Une chimiothérapie conventionnelle est coûteuse : matériel, hospitalisation, gestion des déchets, produits, personnel de surveillance, etc. La chimiothérapie métronomique ne présente pas ces inconvénients : administration per os, à la maison, de médicament peu cher, aux effets secondaires moindres.

Indications et résultats

La chimiothérapie métronomique a montré son efficacité pour le traitement :

- des sarcomes ayant bénéficié d’un traitement chirurgical et d’un traitement adjuvant en chimiothérapie et/ou radiothérapie (hémangiosarcome splénique et sarcome des tissus mous),

- des sarcomes, au risque élevé de récidive ou de progression métastasique, qui ont bénéficié d’un traitement chirurgical mais pour lesquels les traitements conventionnels ne sont pas envisageables pour des raisons de toxicité ou de coût,

- des cancers solides inopérables ou métastasés pour en ralentir la progression.

Après splénectomie, la chimiothérapie métronomique (cyclophosphamide + piroxicam1), seule ou en approche combinatoire (après utilisation de la doxorubicine), a montré une meilleure efficacité sur la prévention des métastases lors d’hémangiosarcome que la chimiothérapie classique (doxorubicine).

Elle apporte un net bénéfice dans le contrôle de la récidive locale lors de sarcome des tissus mous, en approche combinatoire (chirurgie, chimiothérapie, radiothérapie et chimiothérapie métronomique).

Pour les ostéosarcomes, le bénéfice n’est pour l’instant pas montré.

Dans les cancers métastasés, une stabilisation de la maladie, voire des rémissions partielles sont objectivement obtenues.
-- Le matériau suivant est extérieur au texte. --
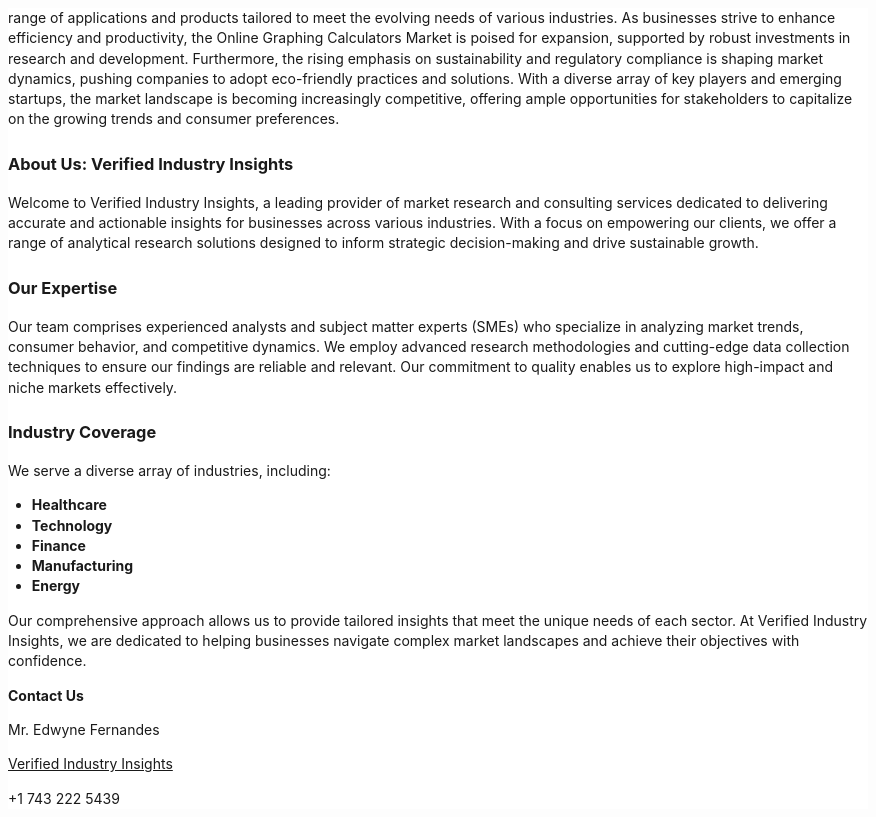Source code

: range of applications and products tailored to meet the evolving needs of various industries. As businesses strive to enhance efficiency and productivity, the Online Graphing Calculators  Market is poised for expansion, supported by robust investments in research and development. Furthermore, the rising emphasis on sustainability and regulatory compliance is shaping market dynamics, pushing companies to adopt eco-friendly practices and solutions. With a diverse array of key players and emerging startups, the market landscape is becoming increasingly competitive, offering ample opportunities for stakeholders to capitalize on the growing trends and consumer preferences.</p><h3>About Us: Verified Industry Insights</h3><p>Welcome to Verified Industry Insights, a leading provider of market research and consulting services dedicated to delivering accurate and actionable insights for businesses across various industries. With a focus on empowering our clients, we offer a range of analytical research solutions designed to inform strategic decision-making and drive sustainable growth.</p><h3>Our Expertise</h3><p>Our team comprises experienced analysts and subject matter experts (SMEs) who specialize in analyzing market trends, consumer behavior, and competitive dynamics. We employ advanced research methodologies and cutting-edge data collection techniques to ensure our findings are reliable and relevant. Our commitment to quality enables us to explore high-impact and niche markets effectively.</p><h3>Industry Coverage</h3><p>We serve a diverse array of industries, including:</p><ul><li><strong>Healthcare</strong></li><li><strong>Technology</strong></li><li><strong>Finance</strong></li><li><strong>Manufacturing</strong></li><li><strong>Energy</strong></li></ul><p>Our comprehensive approach allows us to provide tailored insights that meet the unique needs of each sector. At Verified Industry Insights, we are dedicated to helping businesses navigate complex market landscapes and achieve their objectives with confidence.</p><p><strong>Contact Us</strong></p><p>Mr. Edwyne Fernandes</p><p><a href="https://www.verifiedindustryinsights.com/">Verified Industry Insights</a></p><p>+1 743 222 5439</p>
Une étude a utilisé le chlorambucil1 et la piroxicam dans le carcinome transitionnel vésical : la réponse clinique semble bonne, même si ces résultats doivent être confirmés.

Protocole

La chimiothérapie métronomique utilise le plus souvent des agents alkylants (cyclophosphamide 10 à 15 mg/m²/j, chlorambucil 4 mg/m²/j, lomustine1 2,84 mg/m²/j). D’autres agents peuvent être utilisés en association : les anti-Cox 2 (piroxicam, méloxicam, célécoxib1, avec une toxicité digestive), inhibiteurs des tyrosines kinases (tocéranib, mastinib : coût, toxicité), le thalidomide1 (à l’essai thérapeutique chez le chien, pas encore utilisé en France).

1 Pharmacopée humaine.

Stéphanie Beurlet Vétérinaire au laboratoire Vebio (Arcueil, Val-de-Marne). Article rédigé d’après une présentation faite au congrès de l’Afvac à Nantes (Loire-Atlantique), en novembre 2017.